Grandi applausi, i musicisti si sistemano e man mano si sovrappongono alla base, il grande faro bianco illumina Dario che parte all’unisono col pubblico: “Te ne sei accorto si…?” Se ne sono accorti tutti. E tutti scandiscono ogni parola di La Verità e L’uomo Nero, prima del saluto dell’artista: “Figliuole e figliuoli, benvenuti a casa Brunori!”.
La prima parte scorre tra i bellissimi pezzi dell’ultimo disco A casa tutto bene e qualche cavallo di battaglia del passato. Il pubblico non perde un colpo ed accompagna ogni singola parola dei testi di Brunori, che spesso, volentieri e molto piacevolmente, si intrattiene in battute e veloci scambi con i fan delle prime file, durante le pause tra i pezzi e le introduzioni. E sembra per davvero a casa sua, perfettamente a suo agio sul palco dell’Atlantico, di fronte all’ennesimo sold-out, con la personalità dell’artista completo che ha raggiunto forse la sua piena maturità con un disco musicalmente più complesso dei precedenti, che prende di petto tematiche politico-sociali attuali e delicate, con una affatto scontata sensibilità di scrittura. Un disco accolto con grande favore da vecchi e nuovi fan, un disco capito, perché scritto con l’ironica maestria di chi riesce ad usare parole intelligenti, comprensibili a tutti, pur mantenendo la sua profondità. Un disco quindi apprezzato e cantato a squarcia gola proprio come i precedenti, rappresentati nel live romano da ballate romantiche e malinconiche tipo Come Stai, Lei, Lui, Firenze o Arrivederci Tristezza, che si alternano a pezzi che sembrano arrangiati apposta per far saltare gli spettatori, come Rosa.
All’accensione delle luci del bis poi, Dario non imbraccia più la chitarra ma è solo al pianoforte. “Una cosa mai vista in Italia, l’artista seduto al piano da solo, la facciamo noi per la prima volta qui a Roma e per fare anche il cantautore maledetto, abbiamo messo questo bicchiere di wisky che in realtà è tea alla pesca…”. Dario è in grande spolvero e scherza ancora con i fan, gli fa abbassare le difese e poi gli graffia cuore ed anima con Guardia 82 e Kurt Cobain, prima di chiudere e salutare tornando all’ultimo disco con Secondo Me.

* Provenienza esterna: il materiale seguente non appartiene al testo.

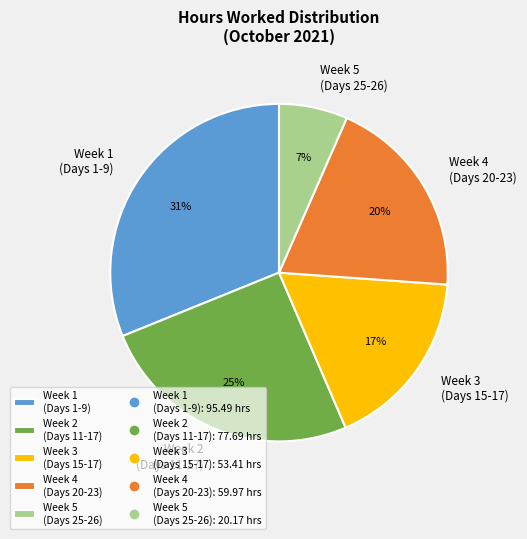

To the nearest percent, what is the average slice percentage?

20%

Si va via soddisfatti anche se poco sazi: “Non ha fatto questa, volevo sentire quest’altra…”, e quindi via di stereo a palla in macchina per sentire e risentire ancora Brunori cantare, per non lasciare sfumare con troppa facilità quelle belle sensazioni vissute nella bolgia dell’Atlantico e restarci aggrappati ancora un po’, almeno il tempo di tornare a casa e magari infilarsi le cuffie e nel buio del letto, dosarsi ancora qualche canzone, di quelle “che ti acchiappano alla gola senza tanti complimenti, come sberle in faccia per costringerti a pensare”. E magari la vita non te la salvano, ma la rendono almeno un po’ più bella.